Here's a passage that could provoke some controversy:
Although there is a strong argument for making working conditions more sympathetic to the needs of parents of both sexes, the underlying point is that many women—and certainly many women with children—do not care as much about striving ahead in their careers as men do. Men, the report found, are more motivated by pay and less by job satisfaction than women are. If managers, they are more likely to work long hours. They also take more risks—or, at least, are more frequently injured at work.
The consequence, as Len Shackleton, the IEA report’s main author, puts it, is that: “The widespread belief that the gender pay gap is a reflection of deep-rooted discrimination by employers is ill-informed and an unhelpful contribution to the debate. The pay gap is falling but is also a reflection of individuals’ lifestyle preferences. Government can’t regulate or legislate these away, and shouldn’t try to.” He failed to add, however, that these preferences are often the result of biological differences between the sexes.
What goes for pay probably goes for career choice as well. At one extreme, it is foolish, as Kingsley Browne of Wayne State University, in Michigan, suggests, to expect equal outcomes in organisations like the armed forces. Not only are men stronger and more aggressive but, Mr Browne suggests, the psychology of both sexes has evolved to trust men (and not trust women) in combat, precisely because of this aggression and strength. At the other end of the scale, it is probably an opposite mixture of evolved aptitudes and attitudes that causes the domination by females of professions such as nursing.
This is not to say there can be no good female soldiers or male nurses. Patently, there can. But it is not clear evidence of discrimination that they are rarer than their counterparts of the opposite sex. A Darwinian analysis of the matter cannot say where the equilibrium would lie in a world free from discrimination. But it can say with reasonable confidence that this equilibrium will often not be 50/50.
Many may harrumph at such a Darwinian interpretation of feminism, and say that it is a circuitous route to a traditional destination. It isn’t: not expecting an equal distribution of the sexes within every profession is not the same as saying that a woman’s place is in the home.
Now, before I disqualify myself from ever working in academia in the future (I'm kidding!--I hope...), let me say that I don't agree with or endorse everything that they're saying here. However, I know that I had the very same question about gender parity when the issue was raised in my department. I agree that there should be more women in philosophy (both students and faculty), but I'm not convinced that we should expect a "natural" equilibrium of 50% men and 50% women. Now of course academic philosophy already appeals to such a small minority of people. Might it not be the case that there are certain characteristics it has (for example, its argumentative, competitive, sometimes even combative character) that makes it especially unappealing to many women?
One might argue here that maybe the problem is that academic philosophy is too competitive and should change, but even if that's so, the point still stands. To the extent that there are systematic differences in preferences between genders (whether these are "biological" or "cultural" is beside the point), we should expect to see disproportionate numbers of men and women participating in certain professions (or hobbies or what-have-you) in a society in which individuals are encouraged to choose careers (etc.) based on their own desires.
In any case, it's nice to see the point raised and the question asked. The headaches that are often the result of trying to reconcile values of diversity and equality (in particular, the caution with which one must frame one's arguments to avoid accusations of some pernicious "ism") is usually deterrent enough for most. Perhaps this is why there's no author's name clearly visible on the page.

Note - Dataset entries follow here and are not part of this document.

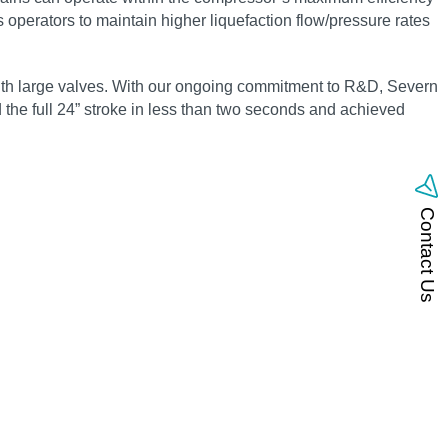
s operators to maintain higher liquefaction flow/pressure rates
with large valves. With our ongoing commitment to R&D, Severn
ed the full 24” stroke in less than two seconds and achieved
Contact Us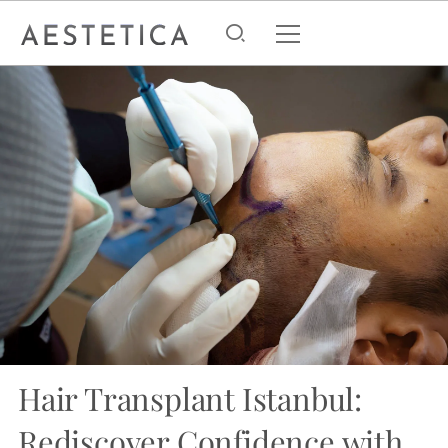
Hair Transplant Istanbul:
Rediscover Confidence with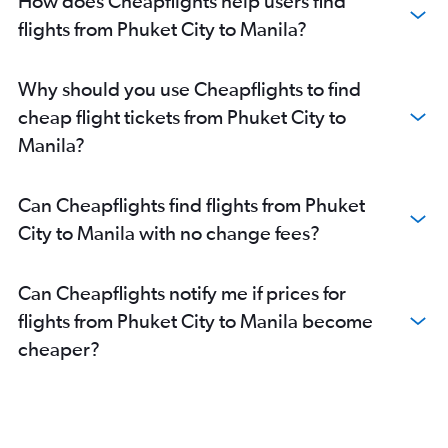
How does Cheapflights help users find
flights from Phuket City to Manila?
Why should you use Cheapflights to find
cheap flight tickets from Phuket City to
Manila?
Can Cheapflights find flights from Phuket
City to Manila with no change fees?
Can Cheapflights notify me if prices for
flights from Phuket City to Manila become
cheaper?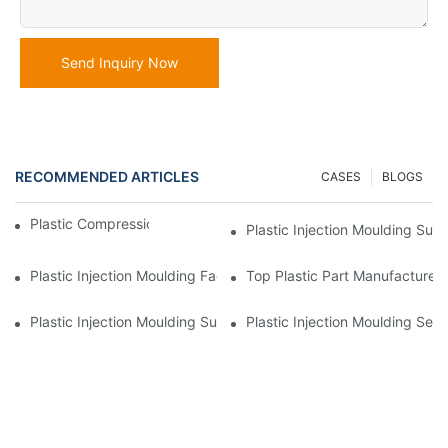
Send Inquiry Now
RECOMMENDED ARTICLES
CASES
BLOGS
Plastic Compression Molding | MULAN
Plastic Injection Moulding Sup
Plastic Injection Moulding Factory For Premium Quality Products
Top Plastic Part Manufacturer 
Plastic Injection Moulding Supplier With Diverse Product Range
Plastic Injection Moulding Serv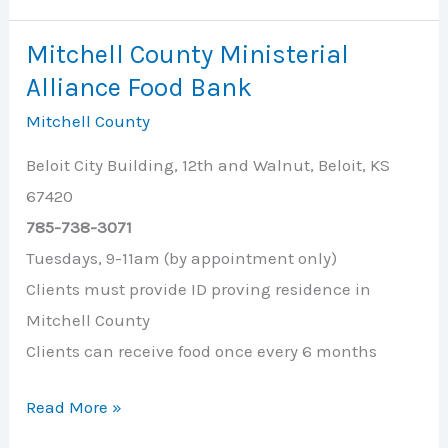
Choices,
Inc.
Mitchell County Ministerial
Alliance Food Bank
Mitchell County
Beloit City Building, 12th and Walnut, Beloit, KS
67420
785-738-3071
Tuesdays, 9-11am (by appointment only)
Clients must provide ID proving residence in
Mitchell County
Clients can receive food once every 6 months
Mitchell
Read More »
County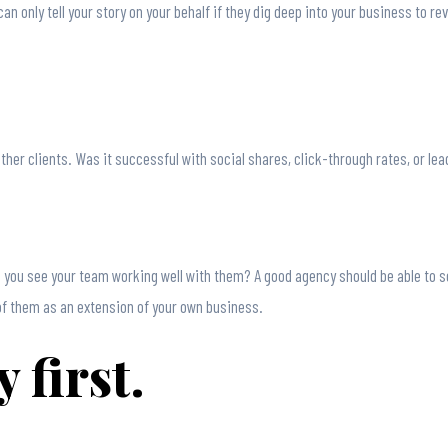
can only tell your story on your behalf if they dig deep into your business to 
ther clients. Was it successful with social shares, click-through rates, or le
 you see your team working well with them? A good agency should be able to se
of them as an extension of your own business.
 first.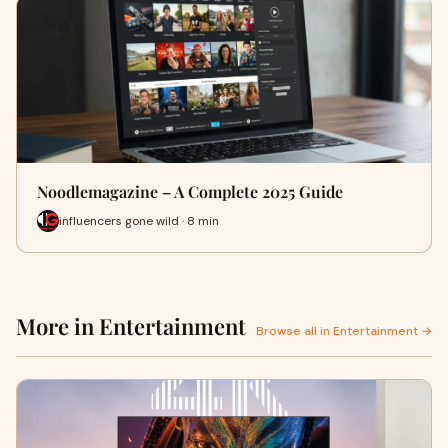
Noodlemagazine – A Complete 2025 Guide
influencers gone wild · 8 min
More in Entertainment
Browse all in Entertainment →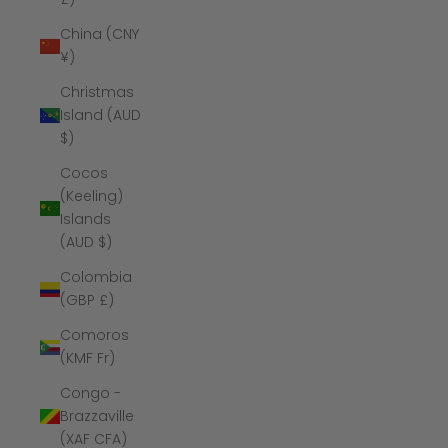
China (CNY
¥)
Christmas
Island (AUD
$)
Cocos
(Keeling)
Islands
(AUD $)
Colombia
(GBP £)
Comoros
(KMF Fr)
Congo -
Brazzaville
(XAF CFA)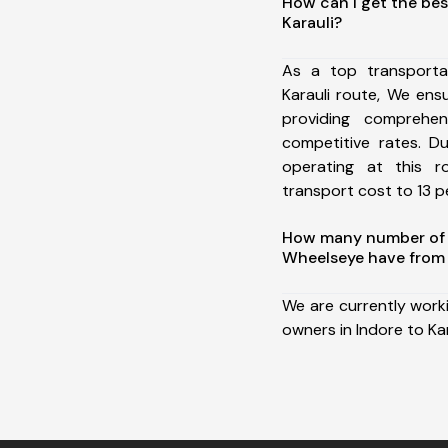
How can I get the bes
Karauli?
As a top transporta
Karauli route, We en
providing comprehens
competitive rates. D
operating at this 
transport cost to 13 pe
How many number of a
Wheelseye have from I
We are currently work
owners in Indore to Kar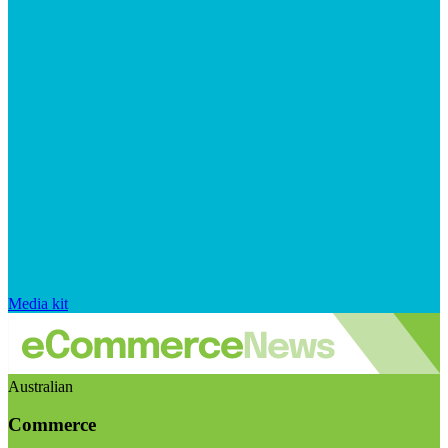
Media kit
Australian
Commerce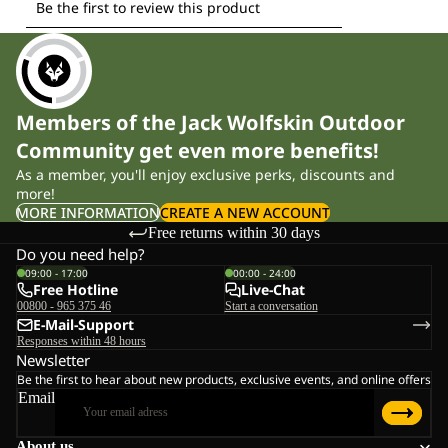
Members of the Jack Wolfskin Outdoor
Community get even more benefits!
As a member, you'll enjoy exclusive perks, discounts and
more!
MORE INFORMATION
CREATE A NEW ACCOUNT
Free returns within 30 days
Do you need help?
09:00 - 17:00
00:00 - 24:00
Free Hotline
Live-Chat
00800 - 965 375 46
Start a conversation
E-Mail-Support
Responses within 48 hours
Newsletter
Be the first to hear about new products, exclusive events, and online offers
Email
About us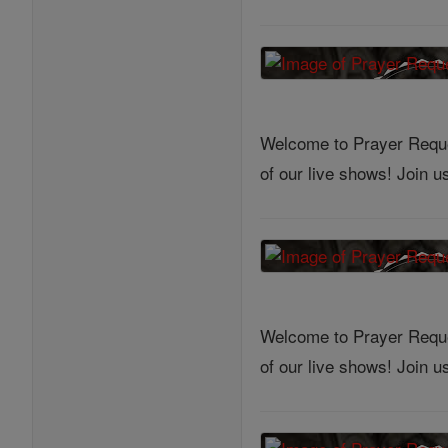
Welcome to Prayer Reques
of our live shows! Join 
Welcome to Prayer Reques
of our live shows! Join 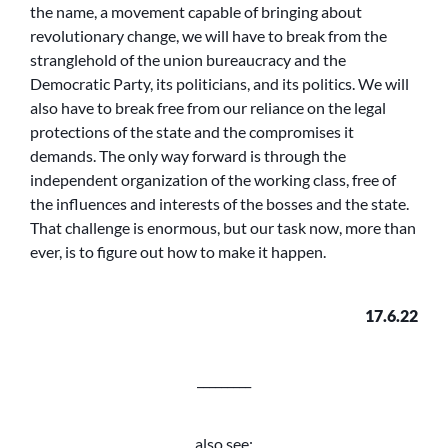
the name, a movement capable of bringing about
revolutionary change, we will have to break from the
stranglehold of the union bureaucracy and the
Democratic Party, its politicians, and its politics. We will
also have to break free from our reliance on the legal
protections of the state and the compromises it
demands. The only way forward is through the
independent organization of the working class, free of
the influences and interests of the bosses and the state.
That challenge is enormous, but our task now, more than
ever, is to figure out how to make it happen.
17.6.22
_________
also see: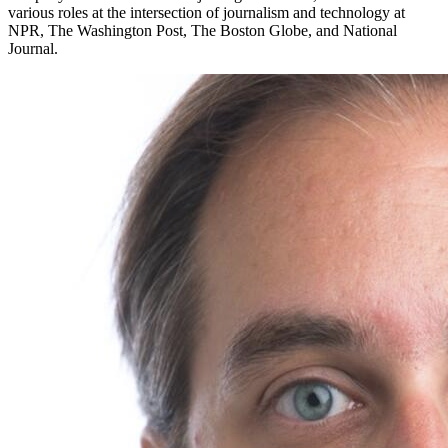
various roles at the intersection of journalism and technology at
NPR, The Washington Post, The Boston Globe, and National
Journal.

One other point worth noting: I see evolutionary analysis as only a first step in the creation of social policy. In my view, a good society is one in which a sound fit is found between human nature and social institutions. Most people are only willing to try to change the latter and assume that the former is fixed. I disagree. I think human nature has been and is changed by civilization. (And it should be, because some parts of it are worth encouraging and other parts worth suppressing.) Whether those changes are the products of enculturation or a pharmacological/genetic intervention is, I would argue, immaterial.
As I see it, I'm something of a pragmatist. Which is more feasible: tweaking society so that it's satisfying to all individuals, or tweaking individuals so that they are better able to find satisfaction in a given society? Putting it like that is of course overly simplistic--it's clearly not an either/or, all-or-nothing situation--but why is it that so few are willing even to consider changes of the second type? Why accept biological nature's constraints when there is no good reason for them and when we have the power to mitigate or eliminate them? (See also my earlier post on not trusting nature for more on this perspective.)
In any case, I'm not calling for large-scale, bureaucratic human engineering. Rather, I just want individuals to have the freedom to modify their own bodies and minds however they like. Let the individual experiment, find a way to fit into a crazy world. Individuals in relative isolation may not be able to create a just society, but they may just be able to make their own existence, and the lives of those around them, more worthwhile. This is far easier than what I see as the alternative: reaching consensus (or at least having a majority agree) and implementing some more substantive ideal of what a just society is.
(This is a start. I may decide to develop this idea further in my forthcoming dissertation.)